We can also give meaning to statements like "t is the best element in set S, according to X", in two senses. We can say that t is the optimal element of S according to VS X if, for every element s of S such that $s \neq t$, then $(t > s)_X$. We can say that t is an equi-optimal element of S according to VS X if, for every element s of S, $(t \geq s)_X$. We can also say that "t is the best element in set S, according to set A", for some set A of VSs, if, for each VS X in A, s is the optimal element in X. We might also stipulate that for every VS in A there is an optimal element in S. Similarly for equi-optimal.

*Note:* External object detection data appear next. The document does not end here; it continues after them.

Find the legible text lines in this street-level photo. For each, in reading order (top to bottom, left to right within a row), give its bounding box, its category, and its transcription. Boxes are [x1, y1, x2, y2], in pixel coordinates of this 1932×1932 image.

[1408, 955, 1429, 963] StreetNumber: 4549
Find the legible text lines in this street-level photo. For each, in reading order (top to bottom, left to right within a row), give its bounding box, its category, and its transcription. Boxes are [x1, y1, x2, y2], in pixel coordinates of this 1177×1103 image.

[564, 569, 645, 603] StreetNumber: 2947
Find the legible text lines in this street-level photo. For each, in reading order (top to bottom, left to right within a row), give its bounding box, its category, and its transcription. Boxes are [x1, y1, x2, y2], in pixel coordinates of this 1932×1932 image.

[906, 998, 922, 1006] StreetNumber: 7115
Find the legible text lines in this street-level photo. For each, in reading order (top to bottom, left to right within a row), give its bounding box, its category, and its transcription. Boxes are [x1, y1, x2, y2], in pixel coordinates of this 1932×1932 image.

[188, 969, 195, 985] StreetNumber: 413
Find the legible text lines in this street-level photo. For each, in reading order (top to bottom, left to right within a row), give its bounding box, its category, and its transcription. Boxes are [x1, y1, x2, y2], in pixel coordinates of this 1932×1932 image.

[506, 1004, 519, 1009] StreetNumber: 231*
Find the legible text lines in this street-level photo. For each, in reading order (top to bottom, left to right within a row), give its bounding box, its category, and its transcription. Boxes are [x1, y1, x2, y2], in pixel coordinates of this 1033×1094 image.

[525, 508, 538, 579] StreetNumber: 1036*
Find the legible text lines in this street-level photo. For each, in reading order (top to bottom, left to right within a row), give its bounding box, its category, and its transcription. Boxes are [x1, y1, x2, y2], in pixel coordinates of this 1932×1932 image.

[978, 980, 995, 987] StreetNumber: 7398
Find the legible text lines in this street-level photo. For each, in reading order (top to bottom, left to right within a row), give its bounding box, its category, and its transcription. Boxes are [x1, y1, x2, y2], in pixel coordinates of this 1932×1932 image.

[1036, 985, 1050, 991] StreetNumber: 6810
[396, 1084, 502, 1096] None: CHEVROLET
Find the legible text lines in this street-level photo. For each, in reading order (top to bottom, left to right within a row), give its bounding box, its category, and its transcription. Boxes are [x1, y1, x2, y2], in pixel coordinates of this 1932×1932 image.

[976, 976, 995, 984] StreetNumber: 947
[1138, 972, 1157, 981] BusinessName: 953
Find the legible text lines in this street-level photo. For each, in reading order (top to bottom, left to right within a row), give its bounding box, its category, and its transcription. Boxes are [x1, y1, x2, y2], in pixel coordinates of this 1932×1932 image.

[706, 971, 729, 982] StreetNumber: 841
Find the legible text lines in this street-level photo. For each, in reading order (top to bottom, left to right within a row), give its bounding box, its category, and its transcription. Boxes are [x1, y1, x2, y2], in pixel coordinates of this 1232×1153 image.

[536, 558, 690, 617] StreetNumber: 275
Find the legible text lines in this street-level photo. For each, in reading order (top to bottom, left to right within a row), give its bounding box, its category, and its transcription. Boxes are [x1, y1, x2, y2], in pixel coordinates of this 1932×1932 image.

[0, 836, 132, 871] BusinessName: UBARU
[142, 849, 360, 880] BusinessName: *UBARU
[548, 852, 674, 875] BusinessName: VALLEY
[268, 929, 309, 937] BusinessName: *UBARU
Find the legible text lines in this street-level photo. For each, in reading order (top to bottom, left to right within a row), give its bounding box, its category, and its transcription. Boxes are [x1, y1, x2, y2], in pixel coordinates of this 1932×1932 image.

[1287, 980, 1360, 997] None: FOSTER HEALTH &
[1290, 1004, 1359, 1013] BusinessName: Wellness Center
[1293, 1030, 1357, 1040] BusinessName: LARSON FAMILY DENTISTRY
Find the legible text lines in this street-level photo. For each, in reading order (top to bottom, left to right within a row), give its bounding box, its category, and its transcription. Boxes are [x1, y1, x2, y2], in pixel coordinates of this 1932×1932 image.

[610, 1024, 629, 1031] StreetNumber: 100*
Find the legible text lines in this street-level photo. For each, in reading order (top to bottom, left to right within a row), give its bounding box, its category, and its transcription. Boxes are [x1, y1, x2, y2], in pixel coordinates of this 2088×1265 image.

If we want to say something like "t is the best element in S" without qualifying it by a VS, it must be the case that all valuation systems agree (or perhaps there is some "best VS" which would deem s optimal, but we will get to that later). Namely, we say that s is the universo-optimal (UO) element of S if, for every VS X for which there is an optimal element in S, s is the optimal element of X. We also can say that s is a universo-equi-optimal(UEO) element of S if, for every VS X for which there is an equi-optimal element in S, s is an equi-optimal element of X. Note that for there to be a universo-optimal element, all relevant VSs must agree: if there is even one VS for which there is a different optimal element than another, then there is no universo-optimal element in S.

### Meta-Valuation Systems, Optimal Valuation Systems, and Recommendation

We can also have VSs whose domain includes some subset of the set of all VSs. We can call these meta-valuation systems (MVS). We can also define the set of totally meta-VSs (TMVS), which is the set of all VSs whose domain includes the set of all VSs.
Now, if there is to be some VS that can be called "the best VS", it must be the case that it is UO (or at least UEO) in the set of all VSs. Thus we define:
a VS X is the objectively best VS iff, for ever VS Y in the set TMVSs for which there is an optimal element, X is the optimal element of Y in the set of all VSs.
However, it seems not hard to very strongly suggest if not prove that there is no such VS, for all it takes are two TMVSs with optimal elements that disagree as to this optimal element, and this seems very easy to construct. Thus there simply is no such objectively best VS. We can call this the Universo-Optimality Absence Theorem.

Also, we can say that VS A recommends VS B if $(B>A)_A$. We denote this by $A \rightarrow B$. Clearly A must be a MVS, as it includes the VS B in its domain. The relevance is that, if we hold to VS A, and A recommends B, then we should discard A and take up B instead. We may have some issues if A recommends multiple VSs, but then the solution would then be to follow the recommendation that is outranks the rest. For example, if $A \rightarrow B$ and $A \rightarrow C$, and $(B>C)_A$, then we should choose B, rather than C. However, we will say that a VS A is a consistent recommender if it is the case that if $A \rightarrow B$, and $A \rightarrow C$, and $(B>C)_A$, then $C \rightarrow B$, and it is not the case that $B \rightarrow C$.